Is Ireland moving in the opposite direction? The recently published ‘An Bord Snip’ report recommended that government spending on energy efficiency programmes should be serious curtailed, finding that “in total, these [energy efficiency] schemes will cost €100m of capital expenditure in 2009, up from €44m in 2008.  In light of current economic circumstances, this large increase should be substantially unwound to realise Exchequer savings of at least €40m.”

It would be irresponsible not to recognize the enormous challenge presented by the current state of the exchequer finances. Indeed the substantial majority of the savings proposed, while unpalatable, are absolutely necessary.

Yet the group’s focus should be on wasteful spending. The efficiency schemes identified by the group, for the most part, provide grants to homeowners to improve the energy efficiency of their dwelling. These grants have in fact led to the creation of a whole new industry and thousands of jobs, leveraged hundreds of millions of private sector investment, not to mention save energy and emissions. The cost-benefit evaluation of the Home Energy Savings scheme, for example, shows an enormous benefit to society, and, in most scenarios, cost neutrality or better for the exchequer.

The report explains the logic somewhat when it proposes that “energy efficiency schemes should only be funded in the future if the cost of achieving the reduction in carbon output secured by them is equal to or less than the market price for carbon credits”. Presumably the logic is that the exchequer will have to buy credits if emissions are not reduced, and that this simplistic cost-benefit payoff is all that matters at this time of crisis.

This is an almost incredible argument. One wonders if this same logic should apply to all capital spending projects? Not too many roads would get built under such restrictive criteria. Surely investing in energy efficiency should be assessed like all other capital spending and not singled out?

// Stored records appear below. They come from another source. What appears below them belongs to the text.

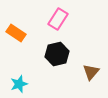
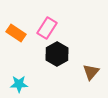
pink rectangle: moved 11 px left, 9 px down
black hexagon: rotated 15 degrees counterclockwise
cyan star: rotated 18 degrees clockwise
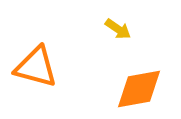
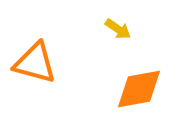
orange triangle: moved 1 px left, 4 px up
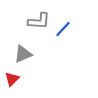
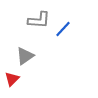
gray L-shape: moved 1 px up
gray triangle: moved 2 px right, 2 px down; rotated 12 degrees counterclockwise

A further insight into the authors’ logic is perhaps unintentionally provided further on, when they state that “furthermore, the introduction of a carbon tax, in due course, should obviate in economic terms the need for any such schemes”. Get it? Markets are perfect and once the correct price signal is provided any truly cost-efficient and sensible investments with reasonable pay-offs will be made. “Market failure” is seen as an oxymoron by the authors it seems.

The only problem with this logic is that it is nonsense. Markets consistently fail when it comes to energy efficiency and numerous well-understood and intractable market failures can be identified in the area of residential energy efficiency. There are split incentives, ill understood benefits, information deficits, lack of trust, uncertainty of payoffs, high up-front costs etc.

The swift withdrawal of funding from programmes proposed would pull the rug out from under an emerging industry which will likely be worth billions in years to come. While the suggestion “to transfer responsibility for appropriate schemes…to the energy companies” is probably a good idea in the medium term, this transition must be managed in a way that doesn’t strangle a vital and rapidly expanding sector of the construction industry.

 Saving energy makes sense and the government has a vital role to play in overcoming the market failures and reaping huge gains for society. If you don’t believe my, just ask my folks.